Things like batching must be completed with preemption disabled over the
whole batch.  I check that with BUG_ON in the Xen code.
Right now the KVM batching requires preemption to be disabled for
batching.

I think that's probably overkill.  I had to put a few explicit
preempt_disable/enables in the Xen code, but mostly the preempt state is
reasonable for a given operation (ie, disabled for per-cpu state
updates, enabled for memory/global state updates).

  I don't think that's a hard requirement though since we could pass
the current batch PA as part of the flush hypercalls.

PA?

Things are a lot easier though if we can just assume preemption is
disabled :-)

Are you aware of any paravirt_ops calls that are probably being called
in the kernel with preemption enabled?

Erm, I haven't made a breakdown, but many are.  The descriptor updates
generally are, for example.  Pagetable updates could be, but are
generally done under a pagetable lock, and so are not preemptible anyway.

I don't see a compelling reason to paravirtualize earlier although I
also don't see a compelling reason not too.  I noticed that VMI hooks
setup.c.  It wasn't immediately obvious why it was hooking there but
perhaps it worthwhile to have a common hook?  I suspect VMI and KVM
will have a similar model for startup.

Well, I was suggesting we could print the banner later rather than
forcing an earlier init.

Perhaps we can just print the banner before batching occurs?
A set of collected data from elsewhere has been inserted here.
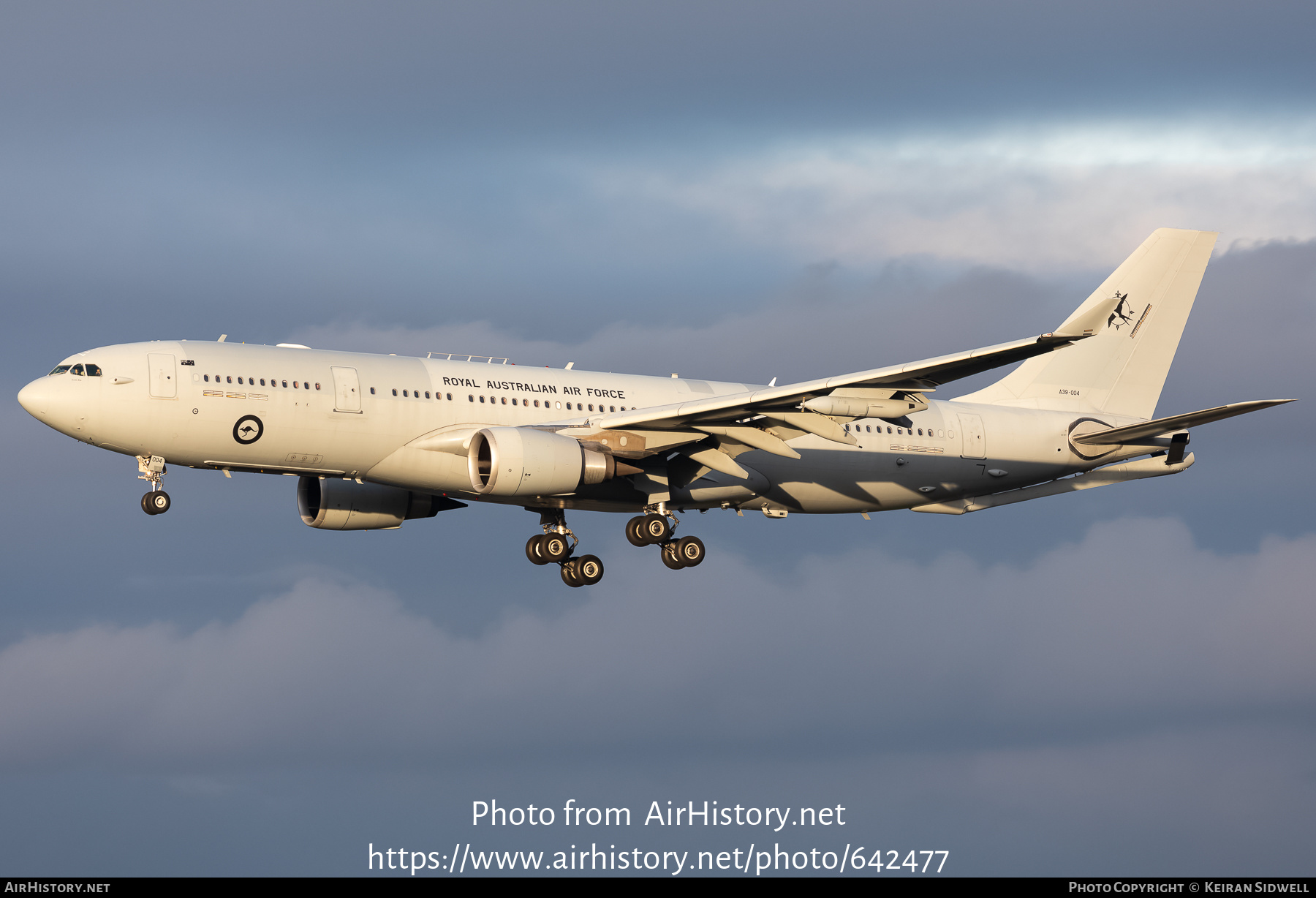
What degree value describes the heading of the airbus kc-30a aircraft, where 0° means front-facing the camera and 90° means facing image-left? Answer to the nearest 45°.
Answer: approximately 45°
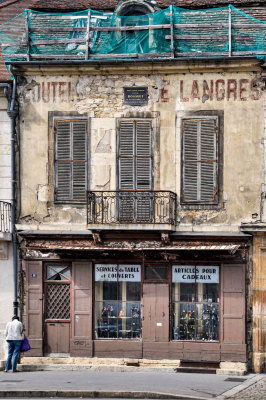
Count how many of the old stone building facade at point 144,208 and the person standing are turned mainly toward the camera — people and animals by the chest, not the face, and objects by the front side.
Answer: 1

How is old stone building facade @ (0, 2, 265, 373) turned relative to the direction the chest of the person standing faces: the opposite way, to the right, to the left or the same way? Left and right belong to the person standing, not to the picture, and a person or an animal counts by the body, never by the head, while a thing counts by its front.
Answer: the opposite way

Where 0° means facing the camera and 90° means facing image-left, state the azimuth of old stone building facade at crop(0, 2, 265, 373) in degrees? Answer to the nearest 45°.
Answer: approximately 0°

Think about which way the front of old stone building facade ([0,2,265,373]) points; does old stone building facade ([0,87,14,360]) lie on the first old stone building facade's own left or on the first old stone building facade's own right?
on the first old stone building facade's own right

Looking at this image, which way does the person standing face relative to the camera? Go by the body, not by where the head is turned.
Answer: away from the camera
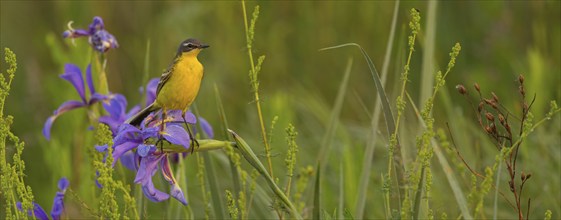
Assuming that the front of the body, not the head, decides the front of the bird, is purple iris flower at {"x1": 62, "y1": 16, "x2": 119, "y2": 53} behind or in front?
behind

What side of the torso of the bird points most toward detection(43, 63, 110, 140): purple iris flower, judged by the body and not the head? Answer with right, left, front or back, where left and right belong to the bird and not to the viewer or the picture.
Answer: back

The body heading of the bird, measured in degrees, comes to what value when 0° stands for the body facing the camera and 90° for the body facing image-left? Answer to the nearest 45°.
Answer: approximately 315°
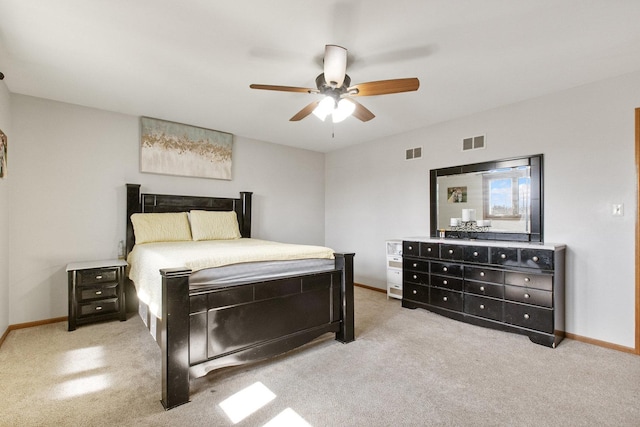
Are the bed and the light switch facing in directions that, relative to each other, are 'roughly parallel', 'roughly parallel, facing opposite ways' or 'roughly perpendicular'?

Then it's being printed at the last possible moment.

Regards,

Anthony Liguori

The important part is that you set your pv_ops before patching occurs,
since that will bake the function calls into the rest of the kernel, and
it will ignore any further changes to the paravirt_ops structure.

I think Zach was originally thinking of initializing VMI much later
(even as a module load), but the subtleties of inveigling its way into
the kernel at that late stage got too complex.